DATA RECORDS:

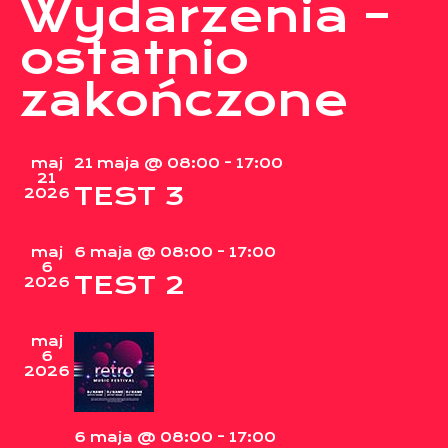
Na
Wydarzenia –
n
po
ostatnio
wy
zakończone
i
wi
maj
21 maja @ 08:00
-
17:00
21
TEST 3
2026
maj
6 maja @ 08:00
-
17:00
6
TEST 2
2026
maj
6
2026
6 maja @ 08:00
-
17:00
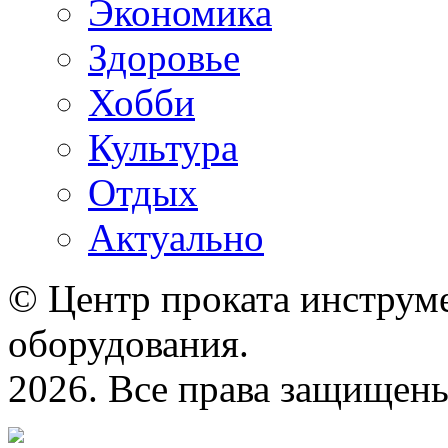
Экономика
Здоровье
Хобби
Культура
Отдых
Актуально
© Центр проката инструме
оборудования.
2026. Все права защищен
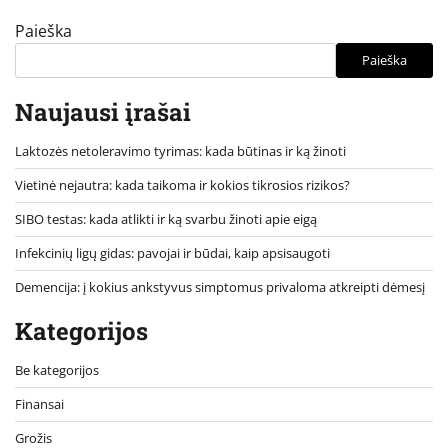
Paieška
Paieška
Naujausi įrašai
Laktozės netoleravimo tyrimas: kada būtinas ir ką žinoti
Vietinė nejautra: kada taikoma ir kokios tikrosios rizikos?
SIBO testas: kada atlikti ir ką svarbu žinoti apie eigą
Infekcinių ligų gidas: pavojai ir būdai, kaip apsisaugoti
Demencija: į kokius ankstyvus simptomus privaloma atkreipti dėmesį
Kategorijos
Be kategorijos
Finansai
Grožis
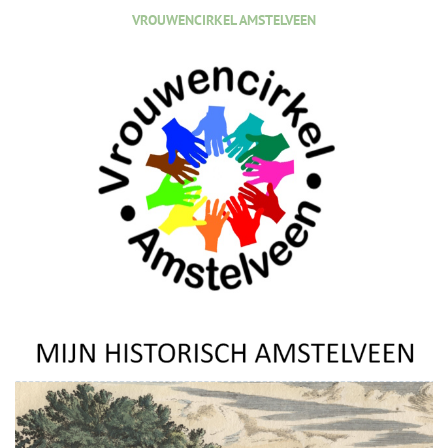
VROUWENCIRKEL AMSTELVEEN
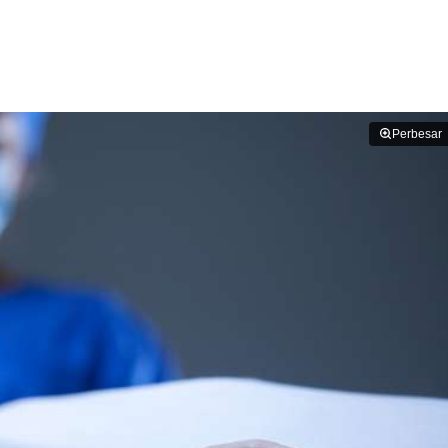
Perbesar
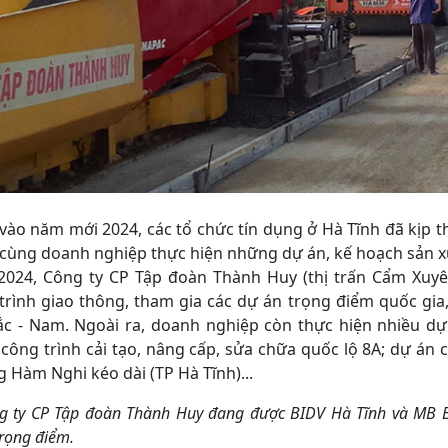
vào năm mới 2024, các tổ chức tín dụng ở Hà Tĩnh đã kịp t
cùng doanh nghiệp thực hiện những dự án, kế hoạch sản xu
024, Công ty CP Tập đoàn Thành Huy (thị trấn Cẩm Xuyê
trình giao thông, tham gia các dự án trọng điểm quốc gi
ắc - Nam. Ngoài ra, doanh nghiệp còn thực hiện nhiều dự
công trình cải tạo, nâng cấp, sửa chữa quốc lộ 8A; dự án 
 Hàm Nghi kéo dài (TP Hà Tĩnh)...
g ty CP Tập đoàn Thành Huy đang được BIDV Hà Tĩnh và MB Ba
trọng điểm.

PROBLEM STATEMENT: Please reproduce the entries above exactly, omitting every picture.

ANSWER BOX:
Na
Wydarzenia –
n
po
ostatnio
wy
zakończone
i
wi
maj
21 maja @ 08:00
-
17:00
21
TEST 3
2026
maj
6 maja @ 08:00
-
17:00
6
TEST 2
2026
maj
6
2026
6 maja @ 08:00
-
17:00
Экономика
Здоровье
Хобби
Культура
Отдых
Актуально
© Центр проката инструме
оборудования.
2026. Все права защищен
Paieška
Paieška
Naujausi įrašai
Laktozės netoleravimo tyrimas: kada būtinas ir ką žinoti
Vietinė nejautra: kada taikoma ir kokios tikrosios rizikos?
SIBO testas: kada atlikti ir ką svarbu žinoti apie eigą
Infekcinių ligų gidas: pavojai ir būdai, kaip apsisaugoti
Demencija: į kokius ankstyvus simptomus privaloma atkreipti dėmesį
Kategorijos
Be kategorijos
Finansai
Grožis
VROUWENCIRKEL AMSTELVEEN
Perbesar
vào năm mới 2024, các tổ chức tín dụng ở Hà Tĩnh đã kịp t
cùng doanh nghiệp thực hiện những dự án, kế hoạch sản xu
024, Công ty CP Tập đoàn Thành Huy (thị trấn Cẩm Xuyê
trình giao thông, tham gia các dự án trọng điểm quốc gi
ắc - Nam. Ngoài ra, doanh nghiệp còn thực hiện nhiều dự
công trình cải tạo, nâng cấp, sửa chữa quốc lộ 8A; dự án 
 Hàm Nghi kéo dài (TP Hà Tĩnh)...
g ty CP Tập đoàn Thành Huy đang được BIDV Hà Tĩnh và MB Ba
trọng điểm.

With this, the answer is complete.